Stated goal a: Reproduce the forum thread on church incorporation below word for word.

# Erastian View?



## Pilgrim Pastor (Apr 16, 2013)

I was on the website of the RPCGA tonight & read this on that site: "(we) reject the modern day Erastian teaching of Church Incorporation."

Can someone tell me what that means?


----------



## au5t1n (Apr 16, 2013)

Basically it means that RPCGA churches are not incorporated as 501whatevers with the civil government as most churches are.


----------



## MW (Apr 16, 2013)

One would have to redefine "Erastianism" to make it apply to nothing more than the external relationship by which the church and its patrimony is identified by the government. Only where the external relationship concedes to the government the right to require terms and conditions of office-bearers would "Erastianism" be an appropriate title. But then, "Reformed Presbyterians" have tended to work within very narrow views of the relationship between Church and State.


----------



## Pilgrim Pastor (Apr 17, 2013)

Thanks. I wasn't sure what they meant by incorporation; their status with the state or with one another.


----------



## JML (Apr 17, 2013)

I wish more churches and denominations adopted this view on incorporation.


----------



## Christusregnat (Apr 17, 2013)

The notion of Erastus was that ecclesiastical government is vested in the civil magistrate, and that the final excommunication can only be done by an act of civil power.

Data lines
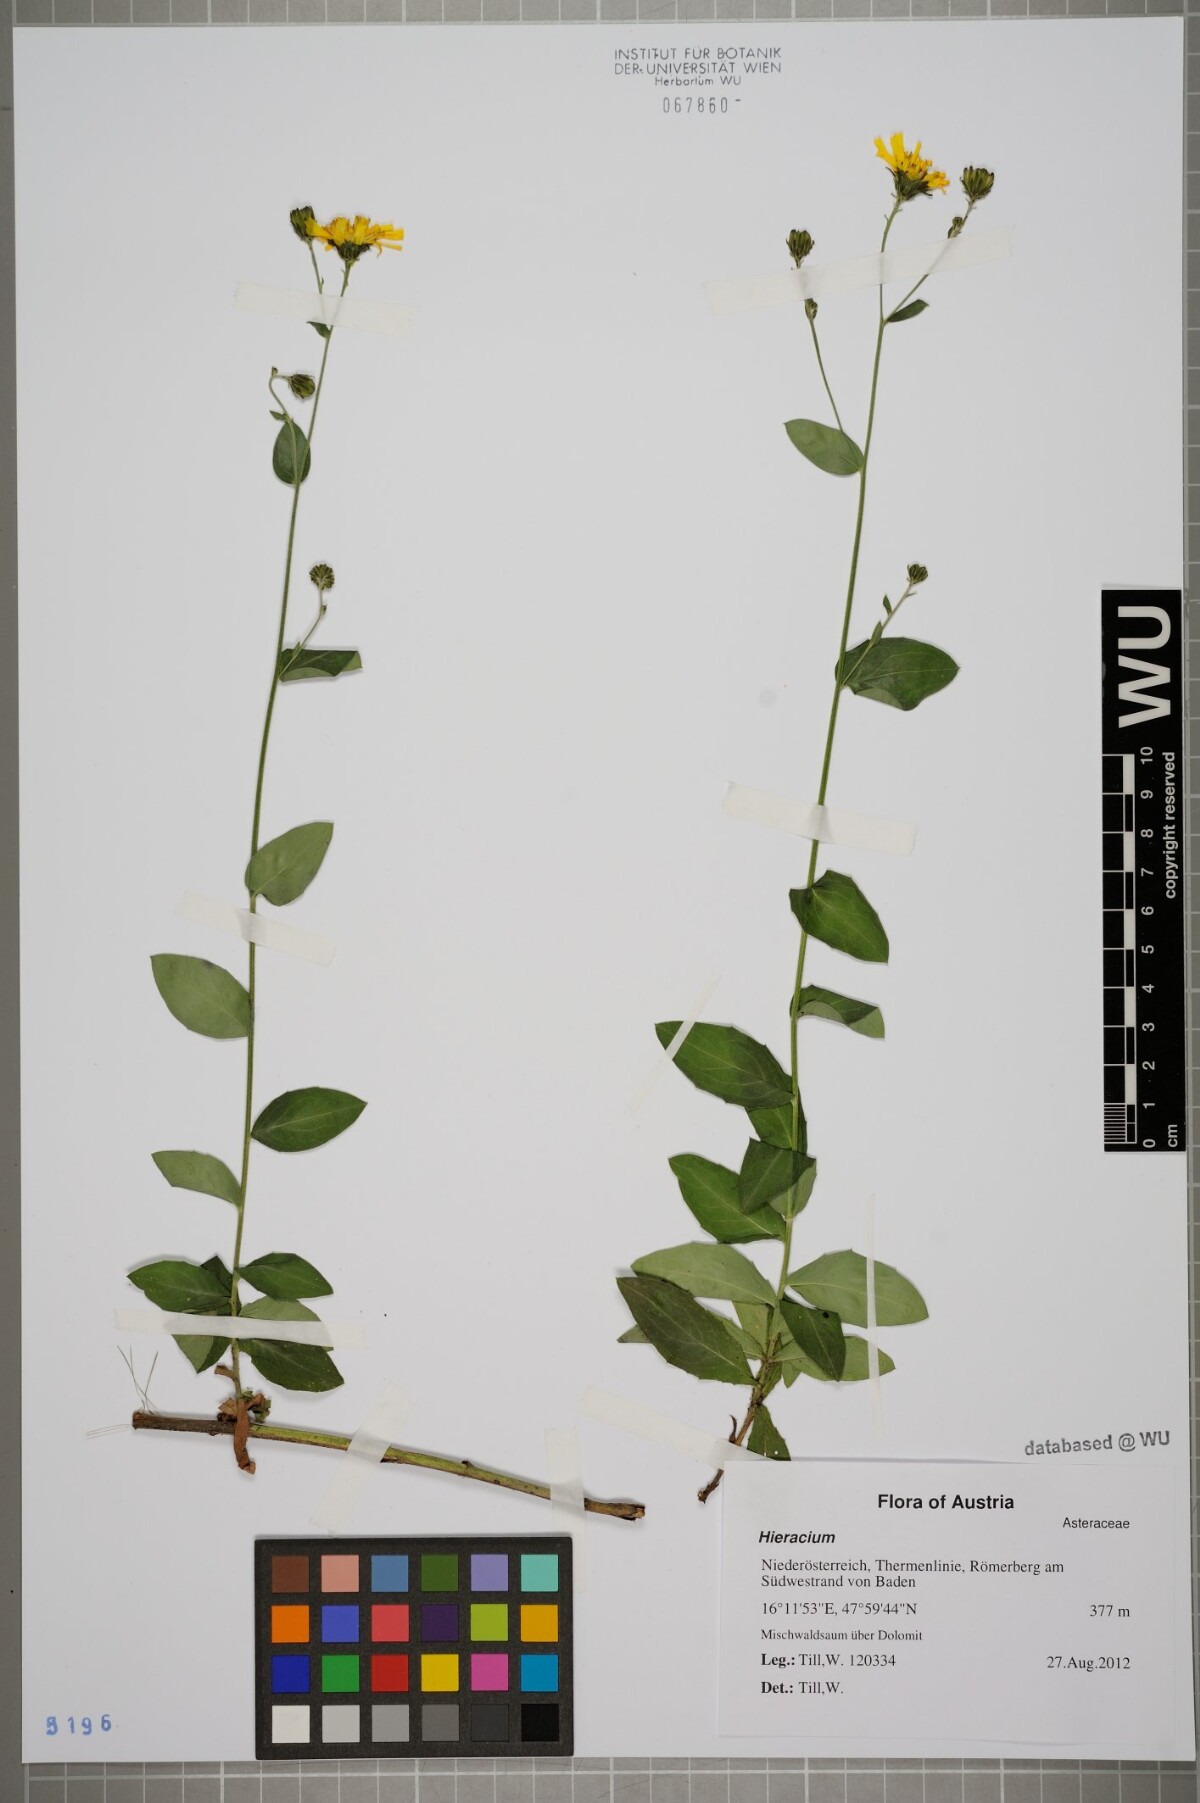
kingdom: Plantae
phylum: Tracheophyta
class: Magnoliopsida
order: Asterales
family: Asteraceae
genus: Hieracium
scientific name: Hieracium sabaudum
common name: New england hawkweed
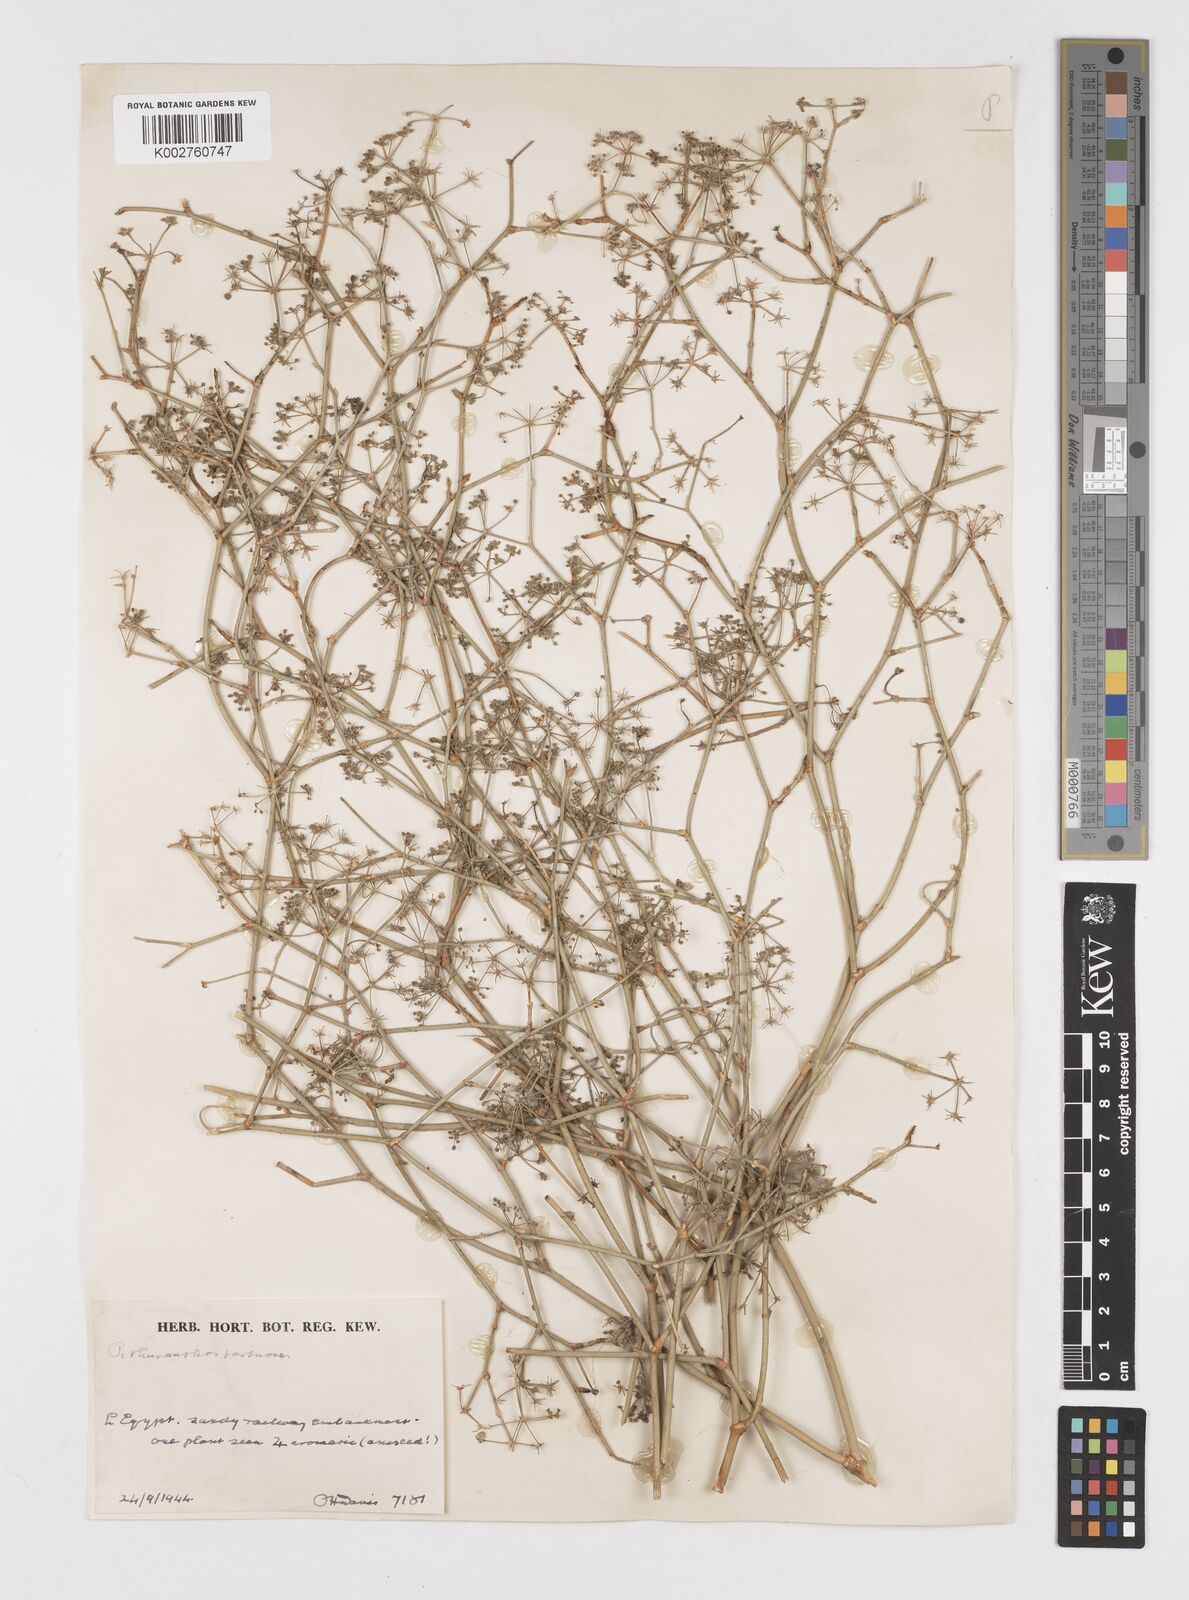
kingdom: Plantae
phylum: Tracheophyta
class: Magnoliopsida
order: Apiales
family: Apiaceae
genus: Deverra
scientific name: Deverra tortuosa
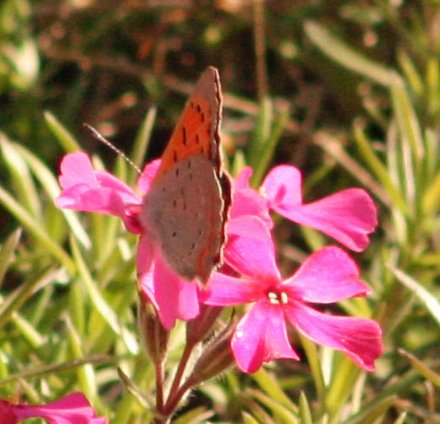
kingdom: Animalia
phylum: Arthropoda
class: Insecta
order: Lepidoptera
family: Lycaenidae
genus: Lycaena
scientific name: Lycaena phlaeas
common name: American Copper
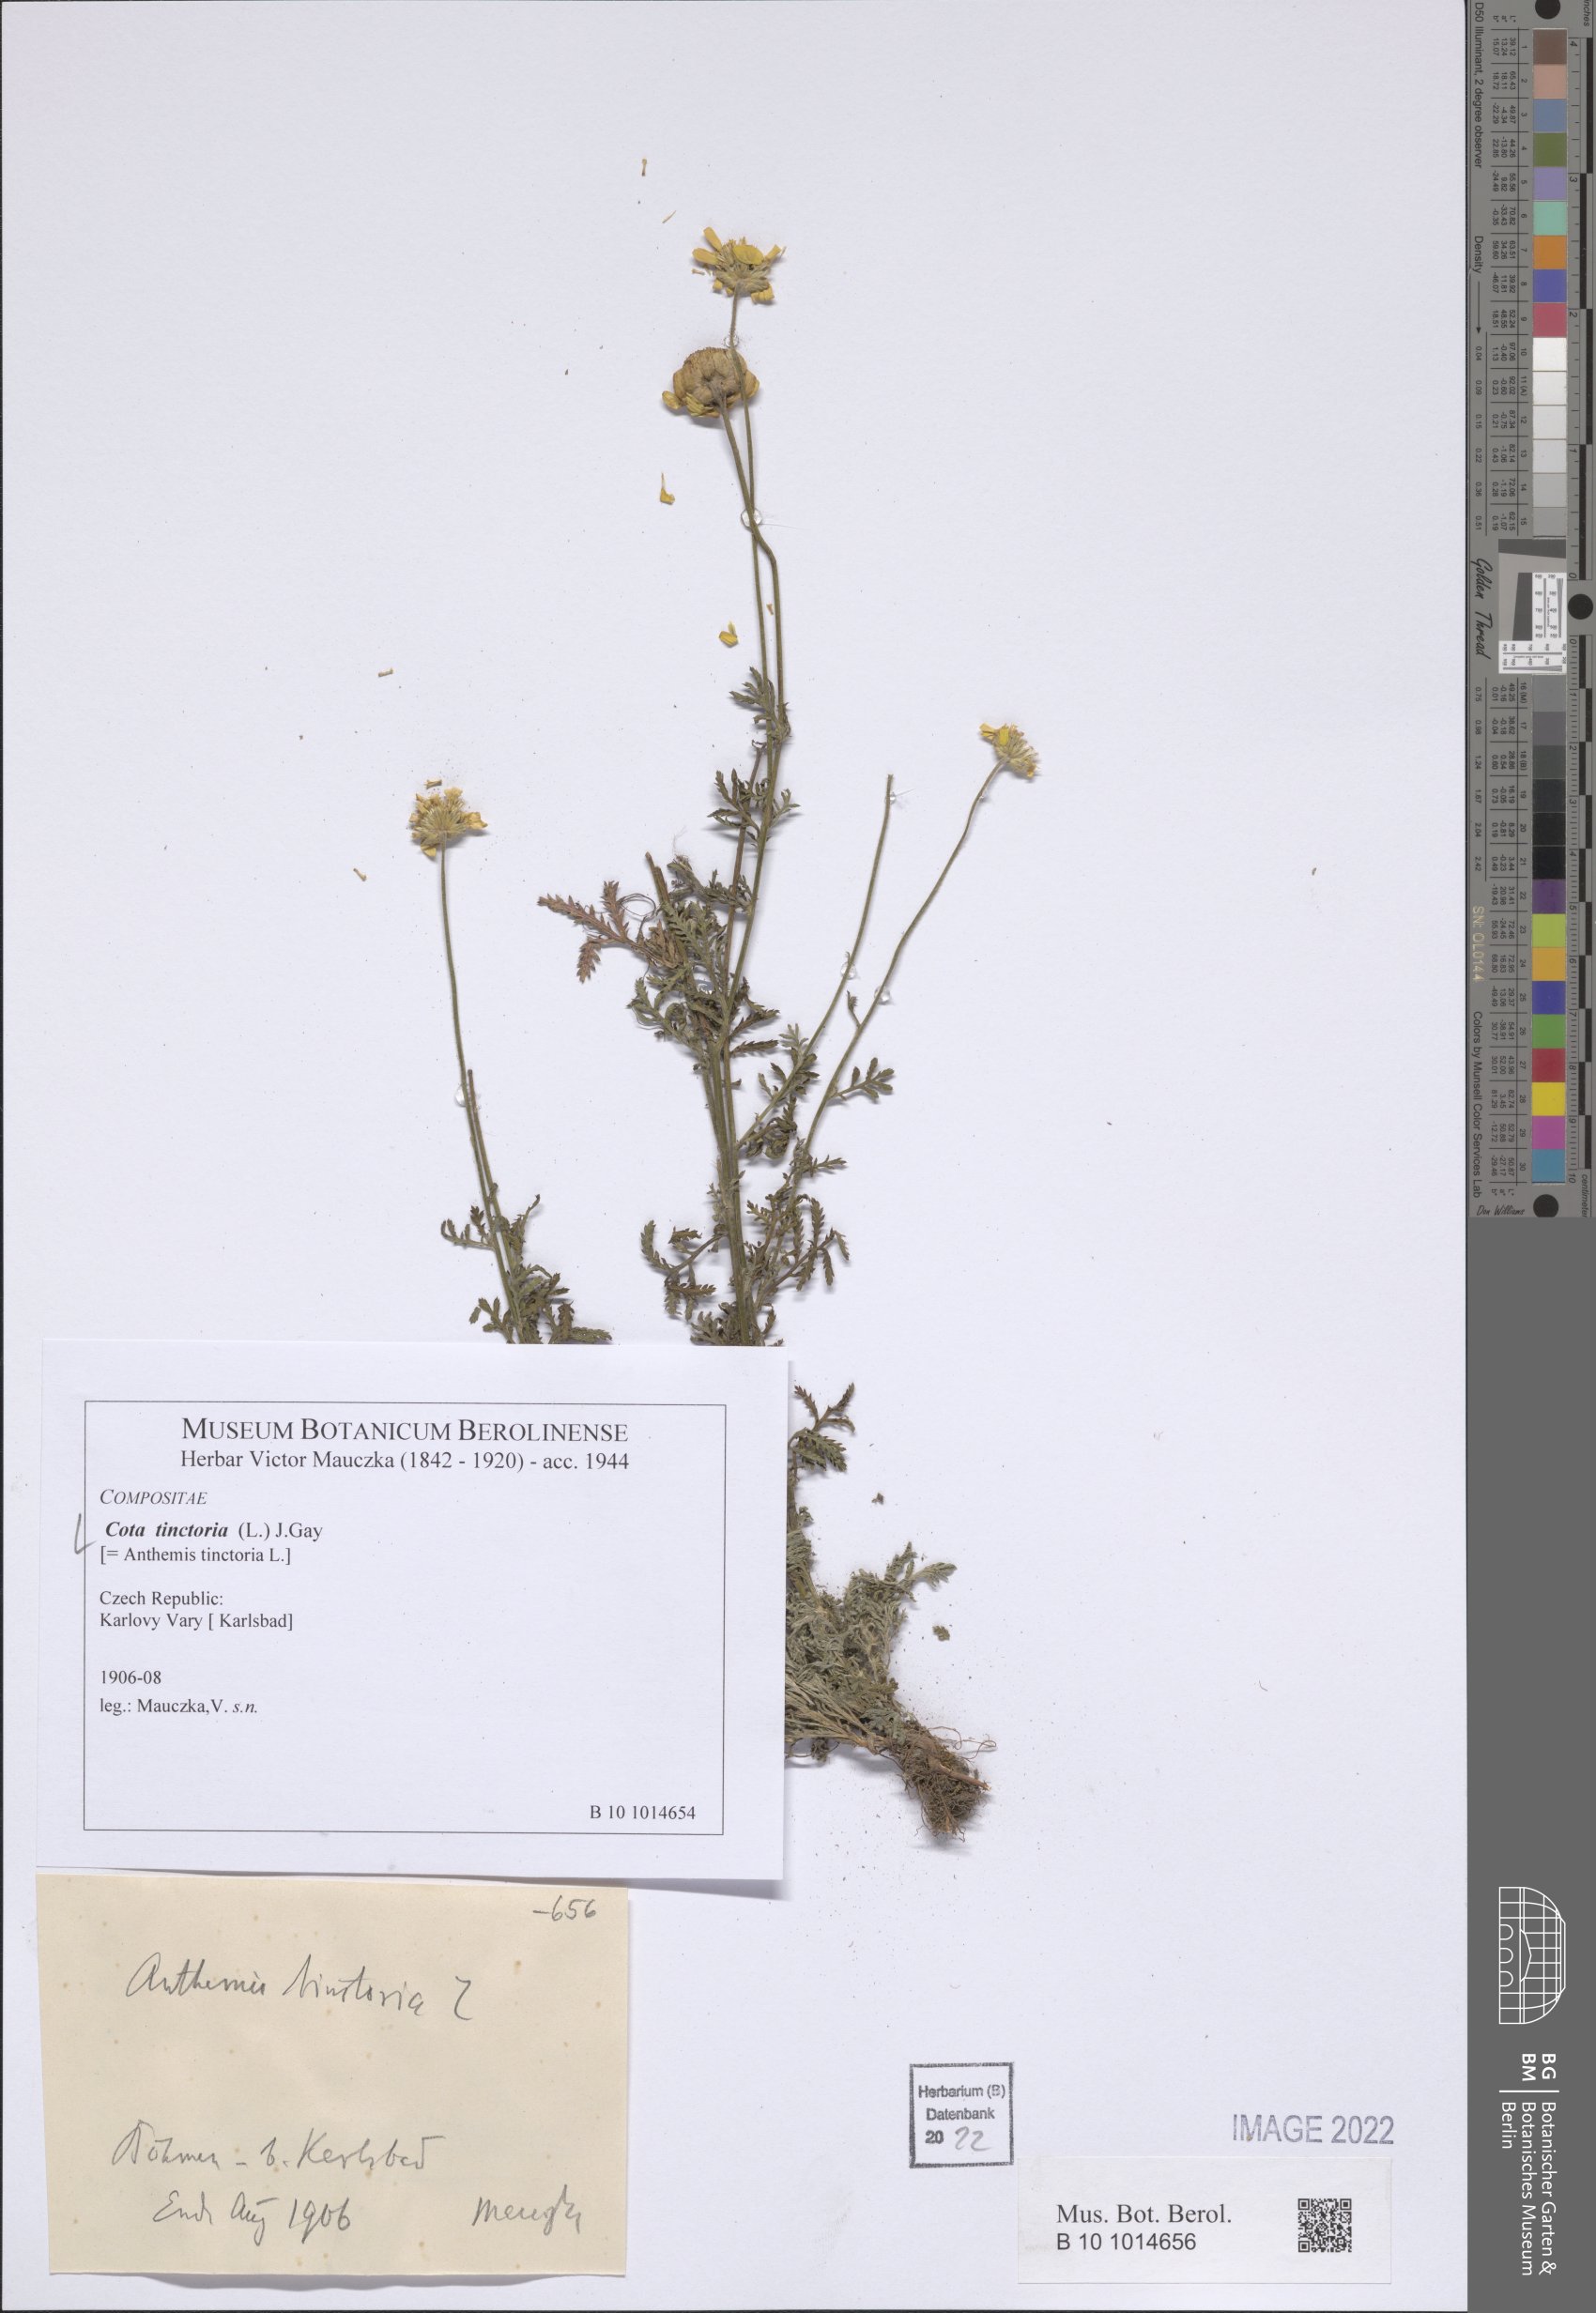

Stated goal b: Rewrite all the records above with every "scientific name" changed to "binomial name" and nothing else altered. Omit the pictures.

Exercise answer a:
# Erastian View?



## Pilgrim Pastor (Apr 16, 2013)

I was on the website of the RPCGA tonight & read this on that site: "(we) reject the modern day Erastian teaching of Church Incorporation."

Can someone tell me what that means?


----------



## au5t1n (Apr 16, 2013)

Basically it means that RPCGA churches are not incorporated as 501whatevers with the civil government as most churches are.


----------



## MW (Apr 16, 2013)

One would have to redefine "Erastianism" to make it apply to nothing more than the external relationship by which the church and its patrimony is identified by the government. Only where the external relationship concedes to the government the right to require terms and conditions of office-bearers would "Erastianism" be an appropriate title. But then, "Reformed Presbyterians" have tended to work within very narrow views of the relationship between Church and State.


----------



## Pilgrim Pastor (Apr 17, 2013)

Thanks. I wasn't sure what they meant by incorporation; their status with the state or with one another.


----------



## JML (Apr 17, 2013)

I wish more churches and denominations adopted this view on incorporation.


----------



## Christusregnat (Apr 17, 2013)

The notion of Erastus was that ecclesiastical government is vested in the civil magistrate, and that the final excommunication can only be done by an act of civil power.

Exercise answer b:
kingdom: Plantae
phylum: Tracheophyta
class: Magnoliopsida
order: Asterales
family: Asteraceae
genus: Hieracium
binomial name: Hieracium sabaudum
common name: New england hawkweed
kingdom: Plantae
phylum: Tracheophyta
class: Magnoliopsida
order: Apiales
family: Apiaceae
genus: Deverra
binomial name: Deverra tortuosa
kingdom: Animalia
phylum: Arthropoda
class: Insecta
order: Lepidoptera
family: Lycaenidae
genus: Lycaena
binomial name: Lycaena phlaeas
common name: American Copper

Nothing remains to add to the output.